* [CONSIGNE] Reproduisez à l'identique le passage du texte sur le court métrage Hole qui s'ouvre sur les mots contenant « Hole est un » et se ferme sur « par son élégance. ».
━━ TEXTE FOURNI
Hole est un court métrage de vingt-quatre minutes réalisé par une jeune cinéaste coréenne du nom de Hwang Hyein. Ce court-métrage d’horreur produit par la Korean Academy of Film Arts, est porté par son actrice principale Lim Chae-Young en jeune policière. Présenté dans la sélection de la Cinef de Cannes 2023, le travail de la jeune Hwang Hyein nous impressionne par sa maîtrise et par son élégance.

Si l’histoire débute comme un thriller ou un film noir, deux genres emblématiques du cinéma coréen, elle dérive et nous emmène dans le secteur du surnaturel. Ainsi, le synopsis se résume en ces mots : une jeune enquêtrice investigue sur des cas de maltraitance d’enfants et se rend dans une maison délabrée pour y faire la rencontre de deux enfants laissés seuls. Très vite, elle se rend compte que quelque chose ne tourne pas rond dans cette maison lugubre au papier peint déchiré. Dans ce décor parfait de film d’épouvante, une succession de petits évènements va survenir : des enfants muets aux visages sombres, des bruits inquiétants, une porte qui claque et vous enferme dans une pièce, et un trou béant.

Tout le récit s’articule autour de ce trou que découvre la jeune policière en soulevant une plaque de métal. Au milieu de l’une des pièces de la maison se trouve un trou noir, comme un puit sans fond, que les enfants regardent fixement. Quand la policière demande aux enfants où sont leurs parents, ils répondent que les ténèbres les ont mangés et désignent des yeux ce trou comme le coupable de leur ravissement.

Hwang Hyein nous offre avec son court métrage Hole un récit d’horreur tout en tension prouvant que l’économie est parfois le meilleur outil de la peur. La raison du succès de la simplicité est que le plus grand générateur de la peur est l’imagination. Nul besoin de gros monstres aux dents pointues pour terroriser un public, il suffit de suggérer l’inimaginable pour qu’il s’installe dans nos esprits et nous hante. C’est sur ce principe que la jeune réalisatrice a basé son court-métrage à l’articulation assez simple qui respecte quasiment les règles ancestrales de la mise en scène : unité de temps, de lieu et d’action.
━━━━
━━ LISTE DE RÉFÉRENCE
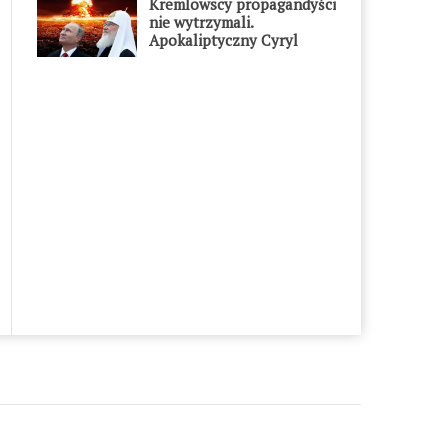
Kremlowscy propagandyści
nie wytrzymali.
Apokaliptyczny Cyryl
przesadził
━━━━
* [RÉPONSE CI-DESSOUS]
Hole est un court métrage de vingt-quatre minutes réalisé par une jeune cinéaste coréenne du nom de Hwang Hyein. Ce court-métrage d’horreur produit par la Korean Academy of Film Arts, est porté par son actrice principale Lim Chae-Young en jeune policière. Présenté dans la sélection de la Cinef de Cannes 2023, le travail de la jeune Hwang Hyein nous impressionne par sa maîtrise et par son élégance.